Я посмотрел на часы. Опаздывал на свидание с Антониной, надо бежать!
В метро — быстрей, быстрей — каблуки страшно стучат по эскалатору. Тетка, сидящая внизу, пару раз подносила ко рту микрофон, чтобы приостановить мой стремительный спуск, но я сразу же замедлял движение, и она разочарованно молчала. Однако же, когда эскалатор выровнялся в горизонтальную плывущую дорожку, тетка не выдержала: «Куда несешься, остолоп? Шею хочешь сломать?» Я зыркнул на нее, тетка отвернулась. Должно быть, глаза у меня пылали, как сковородки. Одна лишь мысль: скорее увидеть Антонину. Так повелось и упрочилось: еще я только бежал на свидание с Антониной, а неведомый могучий ветер ломал многосложные логические построения, выстраданное, как мне казалось, намерение разобраться наконец в отношениях с Антониной, покончить с этой нелепой, болезненной любовью. Когда я не видел Антонину, построения, намерение казались единственными и окончательными, как бы каменными. Когда бежал к ней — они оказывались легче тополиного пуха. Антонина была сильнее моей нравственности, сильнее моих представлений, что хорошо, что плохо. В Антонине уживались «хорошо» и «плохо». Расстаться мы могли в одном случае: если захочет она.

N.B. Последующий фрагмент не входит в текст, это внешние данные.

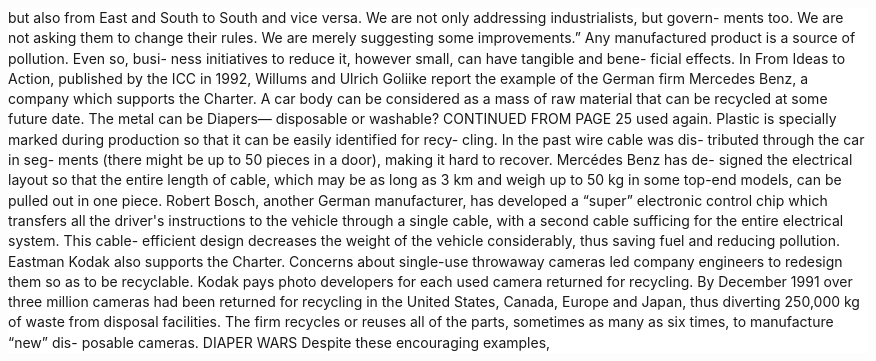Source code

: but also from East and South to 
South and vice versa. We are not only 
addressing industrialists, but govern- 
ments too. We are not asking them to 
change their rules. We are merely 
suggesting some improvements.” 
Any manufactured product is a 
source of pollution. Even so, busi- 
ness initiatives to reduce it, however 
small, can have tangible and bene- 
ficial effects. In From Ideas to Action, 
published by the ICC in 1992, 
Willums and Ulrich Goliike report 
the example of the German firm 
Mercedes Benz, a company which 
supports the Charter. A car body 
can be considered as a mass of raw 
material that can be recycled at 
some future date. The metal can be 
Diapers— 
disposable or 
washable? 
CONTINUED FROM PAGE 25 
used again. Plastic is specially 
marked during production so that it 
can be easily identified for recy- 
cling. In the past wire cable was dis- 
tributed through the car in seg- 
ments (there might be up to 50 
pieces in a door), making it hard to 
recover. Mercédes Benz has de- 
signed the electrical layout so that 
the entire length of cable, which 
may be as long as 3 km and weigh 
up to 50 kg in some top-end models, 
can be pulled out in one piece. 
Robert Bosch, another German 
manufacturer, has developed a 
“super” electronic control chip which 
transfers all the driver's instructions to 
the vehicle through a single cable, 
with a second cable sufficing for the 
entire electrical system. This cable- 
efficient design decreases the weight 
of the vehicle considerably, thus 
saving fuel and reducing pollution. 
Eastman Kodak also supports the 
Charter. Concerns about single-use 
throwaway cameras led company 
engineers to redesign them so as to 
be recyclable. Kodak pays photo 
developers for each used camera 
returned for recycling. By December 
1991 over three million cameras had 
been returned for recycling in the 
United States, Canada, Europe and 
Japan, thus diverting 250,000 kg of 
waste from disposal facilities. The 
firm recycles or reuses all of the 
parts, sometimes as many as six 
times, to manufacture “new” dis- 
posable cameras. 
DIAPER WARS 
Despite these encouraging examples, 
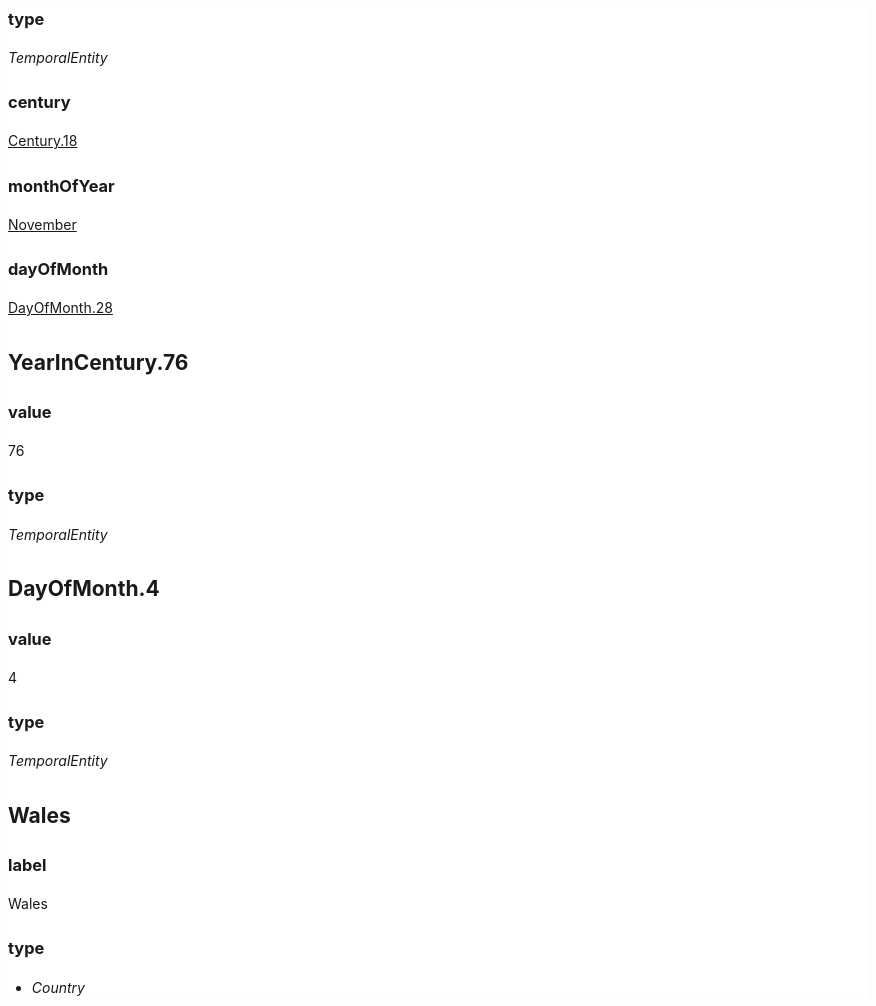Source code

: ### type


*TemporalEntity*

### century


[Century.18](#Century.18)

### monthOfYear


[November](#November)

### dayOfMonth


[DayOfMonth.28](#DayOfMonth.28)

## YearInCentury.76

### value


76

### type


*TemporalEntity*

## DayOfMonth.4

### value


4

### type


*TemporalEntity*

## Wales

### label


Wales

### type

 - *Country*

Выдержав единоборство с закрывающимися дверями, ворвался в вагон. Душно. Час пик, все возвращаются с работы. Кто спит, кто вцепился в гигантскую сумку, кто нервно и озлобленно смотрит по сторонам. Поезд провалился в черный туннель. Я вспомнил, что в детстве, когда еще жил в Ленинграде, любил считать светильники в туннеле от одной станции до другой. А сейчас забыл, что в туннелях существуют светильники. Вместо светильников видел в темном зеркале окна себя, стиснутого со всех сторон людьми. «Какой Байкал? — думал в бешенстве. — Какая, к чертям, Камчатка? Антонина, Антонина!» Поездку, однако, отменить было нельзя. Следовательно, предстояло на время расстаться с Антониной. Сердце забилось сильнее, на лбу выступил пот. То было состояние, и прежде мною испытываемое. Допустим, сидишь на лекции, до звонка десять минут, а тебе хочется, чтобы он зазвенел немедленно. Но сделать это не в твоих силах, потому и бесишься. Конечно, это нелепый каприз. Игорь Клементьев однажды назвал эти мои заскоки сытыми истериками. Ну да, все есть, подавай еще и это, хочу быть владычицей морскою!
Нынешняя истерика, однако, была не от сытости.